Jean-François Sivadier : « Oui tout à fait. Comme disait Jan Kott, Shakespeare est intemporel, mais il faut l’aider aussi un petit peu parce ce n’est pas une volonté de rendre la pièce plus contemporaine, c’est simplement une façon de la rendre vivante et de nous amuser à penser qu’elle pourrait être écrite aujourd’hui, ce qui est faux évidemment. Telle qu’on la joue, elle semble réinventée par les acteurs tous les soirs après le début du spectacle. C’est toujours un peu pour moi une obsession de pouvoir prendre le spectateur dans l’état où il est quand il rentre dans le théâtre. Peut-être qu’il n’a pas envie d’être là, peut-être qu’il est fatigué de sa journée et créer une espèce de sas comme pour le prendre par la main et l’emmener doucement vers Shakespeare. Que la liaison se fasse de façon extrêmement douce et naturelle ».

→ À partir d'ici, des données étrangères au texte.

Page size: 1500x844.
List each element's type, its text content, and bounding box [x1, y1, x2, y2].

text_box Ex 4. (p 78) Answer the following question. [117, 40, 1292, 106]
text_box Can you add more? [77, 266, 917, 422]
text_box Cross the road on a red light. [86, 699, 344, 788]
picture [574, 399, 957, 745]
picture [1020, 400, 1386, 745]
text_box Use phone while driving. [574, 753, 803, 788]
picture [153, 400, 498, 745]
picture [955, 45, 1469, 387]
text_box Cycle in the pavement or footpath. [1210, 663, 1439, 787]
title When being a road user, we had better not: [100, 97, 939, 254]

M La Scène : « C’était réussi. Ce sera ma dernière question, une image m’a interpellée, c’est celle d’Othello qui, à la fin, se peint le visage en blanc. Quel en est le sens pour vous ? »

Jean-François Sivadier : « Il y a beaucoup de gens qui m’en parlent et interprètent à leur sauce ce geste. ont des théories que j’avais pas du tout imaginées. En fait, c’est une idée de  Véronique Timsit, mon assistante, qui a trouvé une photo d’un homme noir qui avait ce masque qui, en réalité, représente une tête de mort. Alors évidemment, il y a la couleur blanche qui prête à toutes les interprétations possibles, mais c’est surtout parti du fait que je voulais qu’il se prépare à la fin comme pour un sacrifice, puisqu’en fait le grand problème de la fin, c’est qu’Othello veut faire un sacrifice en tuant sa femme, il va simplement commettre un meurtre passionnel complètement sordide. Je voulais donc qu’il y ait cette idée de préparation physique à une sorte de rituel. Beaucoup de gens ont extrapolé sur le visage blanc de l’homme noir qui devient blanc au moment où il va tuer sa femme. C’est quelque chose qui est venue un peu de manière poétique et qui évidemment interroge ».

M La Scène : « C’est effectivement le propre du théâtre de poser des questions, et c’est réussi. Je vous remercie beaucoup Jean-François sivadier et rappelle que la pièce Othello se joue à l’Odéon jusqu’au 22 avril avant de partir en tournée ».